Quick access loans can be a fast solution for residents of the UK in a difficult financial situation. They are offered to anyone with an income over a certain amount, deposited into your account almost instantaneously and are easily available.
The problems with the transaction arises when a customer is unable to meet the repayments in full, leading to high rates of accrued interest and large penalty charges, meaning even less chance of the customer managing the repayment the following month. Taking out multiple payday loans increases this risk hugely.
How the system works
When a customer cannot meet the repayments, it may be tempting to take out another one. Payday companies will not lend more than one loan to the same customer at once for the specific reason that the loans are small cash advances meant to get a customer through the month, and be paid back in full on their next payday. The customer should borrow exactly what they need, and with these quick fix loans going up to £1000 it should not be necessary to take out more than one. However, with there being so many different cash lender companies out there, and this number steadily increasing, it is easy to take out more than one in a month from a number of different companies. Payday loans companies do not run credit checks, or investigate your previous borrowings, so you will not run into any trouble when it comes to borrowing from more than one loan company.
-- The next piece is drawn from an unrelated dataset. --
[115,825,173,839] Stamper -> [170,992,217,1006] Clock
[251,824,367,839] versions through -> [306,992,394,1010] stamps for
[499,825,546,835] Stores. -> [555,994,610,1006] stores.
Taking out more than one payday loan
However, the reason customers generally take out more than one loan at once is because they are unable to meet the repayments for their original loan. Paying off this loan with another payday loan may fix the problem in the short term, but will quickly lead to the vicious cycle of debt that may result in having to take extreme measures, such as bankruptcy. Customers that are unable to pay off one loan will clearly not be able to pay off two or more. You end up being able to pay off merely the interest on your loans every month, and never actually cutting into the original debt. With the interest accruing, inevitably the customer will be unable to even pay off that monthly amount.
In this situation debt consolidation may be the only way out. This can be done by taking out another personal consolidation loan, paying off all of your debts with this higher amount of money and then paying this loan off in one smaller monthly payment. Interest will be lower, and you will be able to pay off the loan over a long period of time, which is a longer term commitment, but the safest way of getting yourself out of a drastic financial deficit. If this is not available to you (for example if you already have a bad credit rating), it is always worth contacting the loan companies themselves, as they may offer you the chance to pay the loan back over a longer period, or in stages. This is at the lender’s discretion, but worthwhile action to take in a desperate situation.
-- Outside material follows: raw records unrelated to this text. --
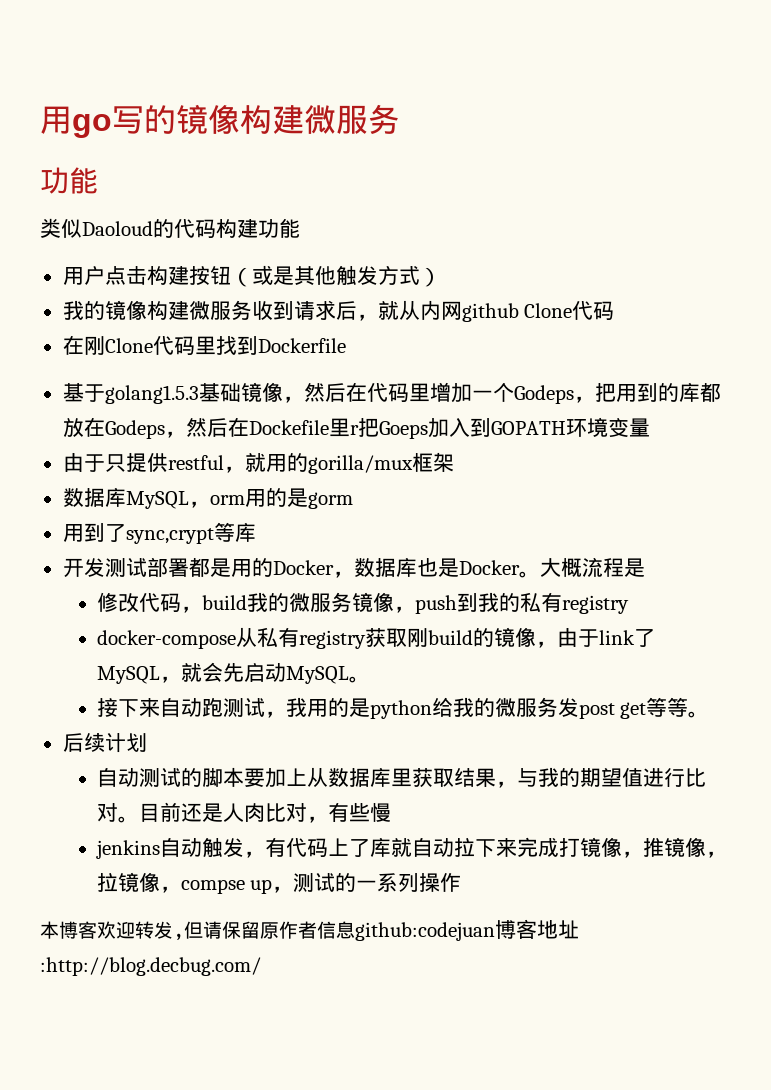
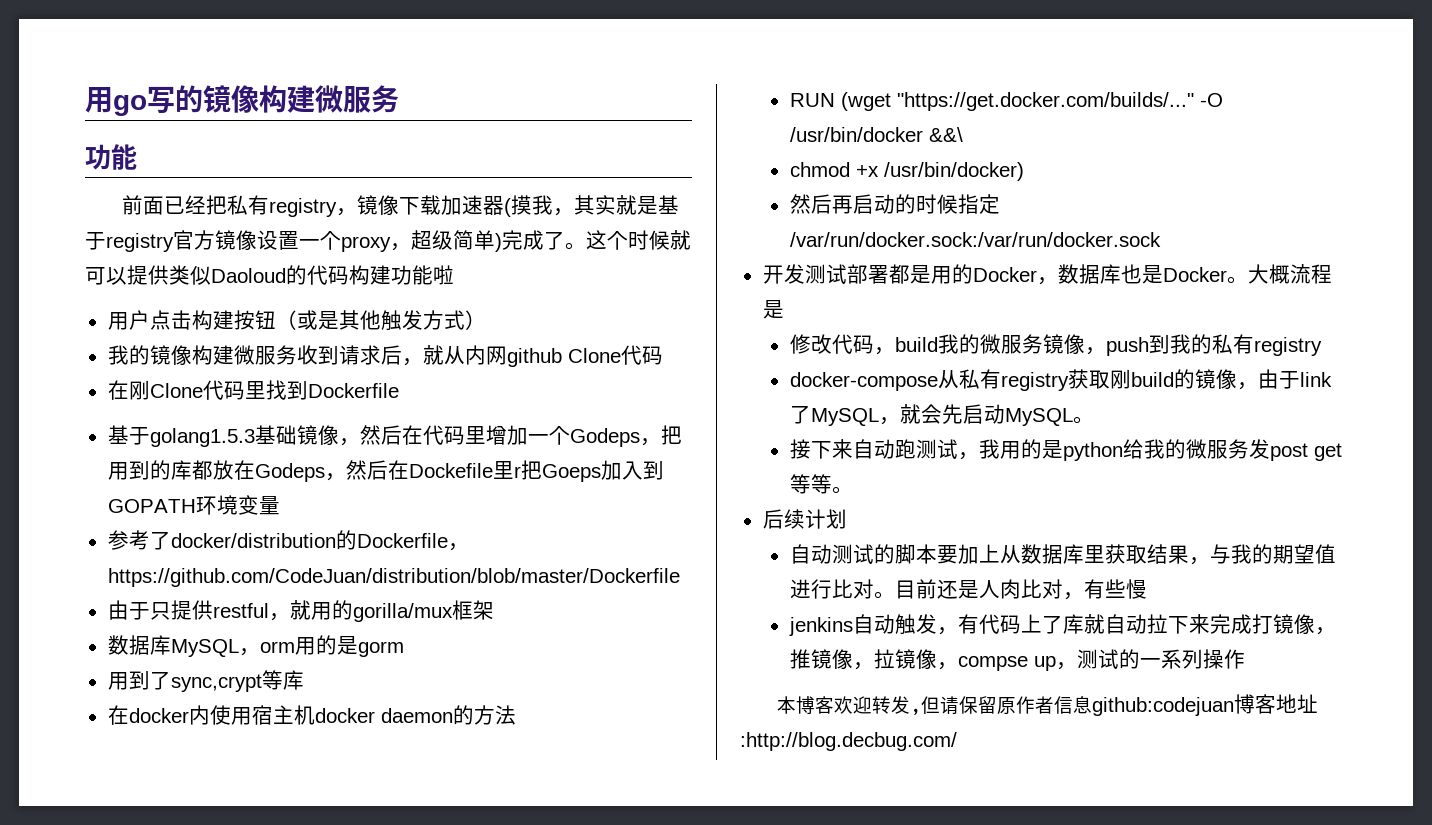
(98, 180) none -> [122,195,680,217] [85,230,691,252] [85,265,169,285] 前面已经把私有registry，镜像下载加速器(摸我，其实就是基于registry官方镜像设置一个proxy，超级简单)完成了。这个时候就可以提供
(300, 228) none -> [433,265,454,285] 啦
(650, 427) none -> [107,530,469,551] [107,568,680,587] // 参考了docker/distribution的Dockerfile，https://github.com/CodeJuan/distribution/blob/master/Dockerfile
(256, 532) none -> [107,705,516,725] [789,92,1223,111] [789,127,963,142] [789,162,1024,181] [789,194,1000,214] [789,232,1161,247] // 在docker内使用宿主机docker daemon的方法 // RUN (wget "https://get.docker.com/builds/..." -O /usr/bin/docker &&\ // chmod +x /usr/bin/docker) // 然后再启动的时候指定/var/run/docker.sock:/var/run/docker.sock

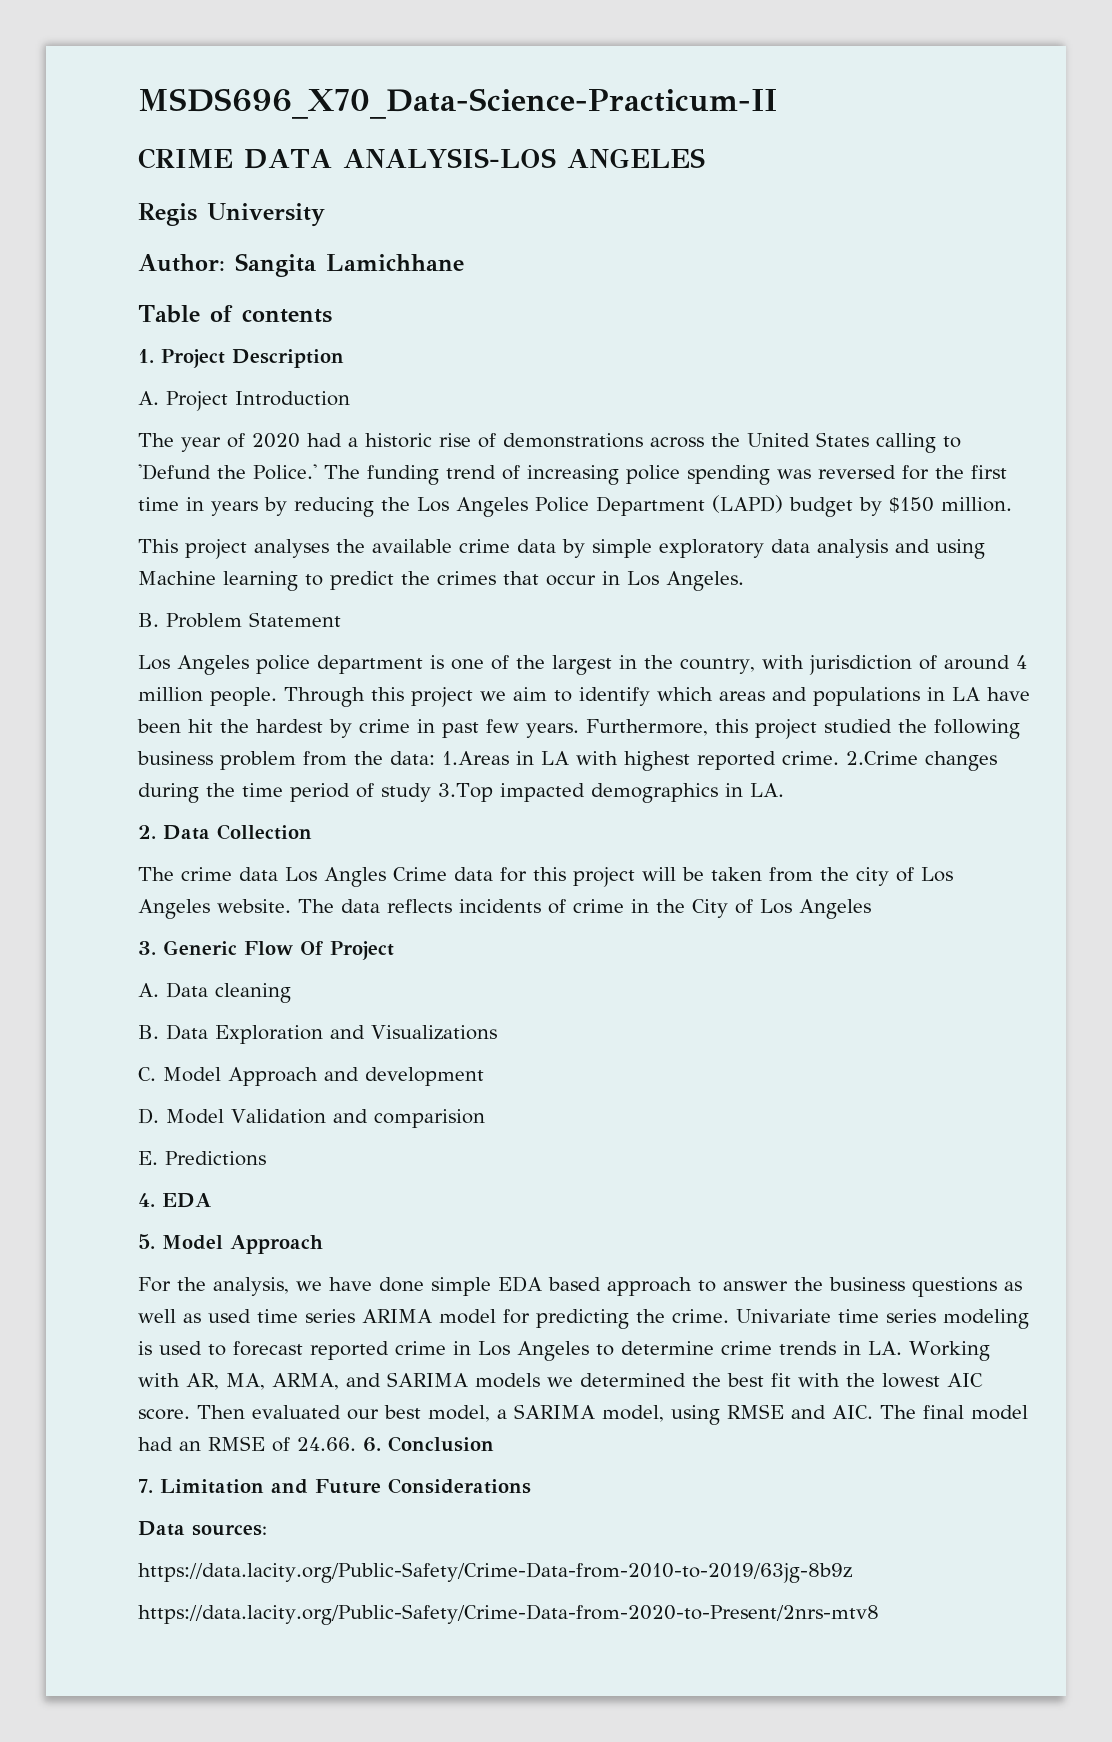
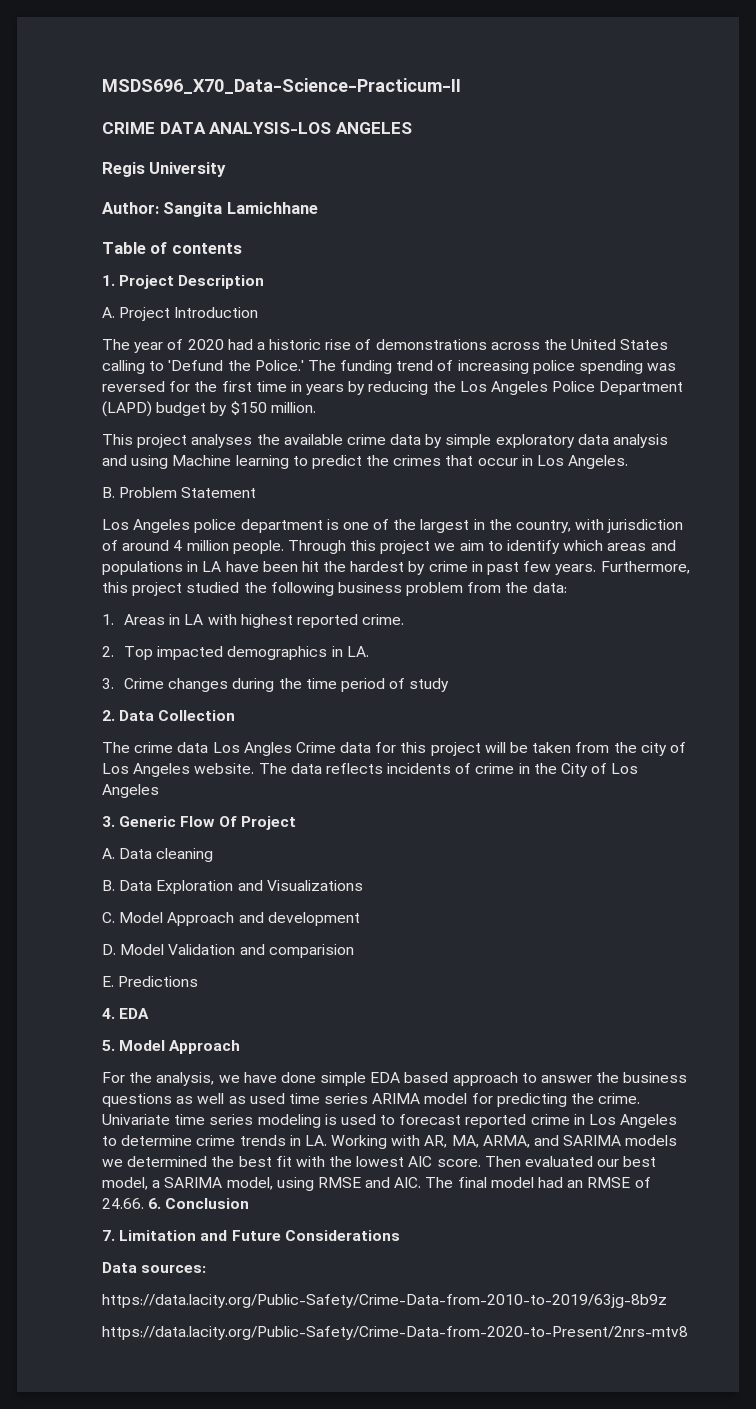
[442,751,509,765] 1.Areas -> [102,614,165,625] // 1. Areas
[846,751,918,765] 2.Crime -> [102,646,369,660] [102,678,164,689] // 2. Top impacted demographics in LA. // 3. Crime
[438,783,784,803] 3.Top impacted demographics in LA. -> (450, 685) none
It is not recommended that you ever take out more than one payday loan at a time. Only borrow as much as you need and pay the loan back within the terms set out in your original contract. For situations where you are struggling with debt in the long term, there are free advice services that you can contact, such as the Citizens Advice Bureau or the Consumer Credit Counseling Service, who will offer you advice on getting out of your difficult financial situation.
Banning payday loans altogether
Customers in this situation are already clearly not managing their money effectively, and are far more likely to default on their loans, or fall into a vicious circle of debt. Missing repayments means that the added interest and penalty charges can lead to a customer paying the total cost of their loan multiple times over, and in a situation where a customer could not afford to pay off the original balance in full in the first place – this just worsens an already sometime desperate situation.
Some cash advance companies are unregulated, not us! Meaning the consumer is not protected by the law, and allows the lenders to employ sometimes brutal tactics for getting their money back, leaving customers in severe emotional as well as financial stress.
Step forth the lobbyists
It is with this in mind that many lobbyists have called for quickie loans to be banned altogether. This has in turn led many in power; including MP’s and the credit advisers Consumer Focus, to warn that this would just lead to high risk customers being forced to turn to illegal loan sharks in order to obtain cash at short notice – a far more dangerous practice than borrowing from well known and regulated services. Consumer Focus have suggested a tightening of the rules surrounding payday loans, making them more difficult to obtain for customers with already quite serious debt problems, making the loans work more effectively and safeguarding the customers taking them out.
Among the rules suggested by Consumer Focus is a limit of 5 loans per household per year. Experts have already suggested that customers should seek financial advice if they need to take out more than three loans in any one year, so this advice would just mean companies would be required to direct customers to independent debt advisers should they reach their yearly limit.
Payday loans companies should also share information between them, preventing borrowers from taking out more than one loan at a time – one of the most easy ways to fall into a debt trap using cash loans. Payday lenders should perform more stringent checks on customers to ensure that they are able to make repayments in full on their next payday, meaning they will not be affected by the high APRs and devastating penalty charges which inevitably lead to the cycle of debt.
Payday loans do fill an essential gap in the financial market, and if used responsibly can be a helpful avenue for those with short term financial difficulties. If customers are aware of the situation they are putting themselves in, and are certain they can meet repayments in full on their next payday, there should be no call for payday loans to be banned. However, and there is always a however in most fair arguments, there should be tighter restrictions in place to make sure that vulnerable customers do not get themselves into a worse financial situation just through desperation.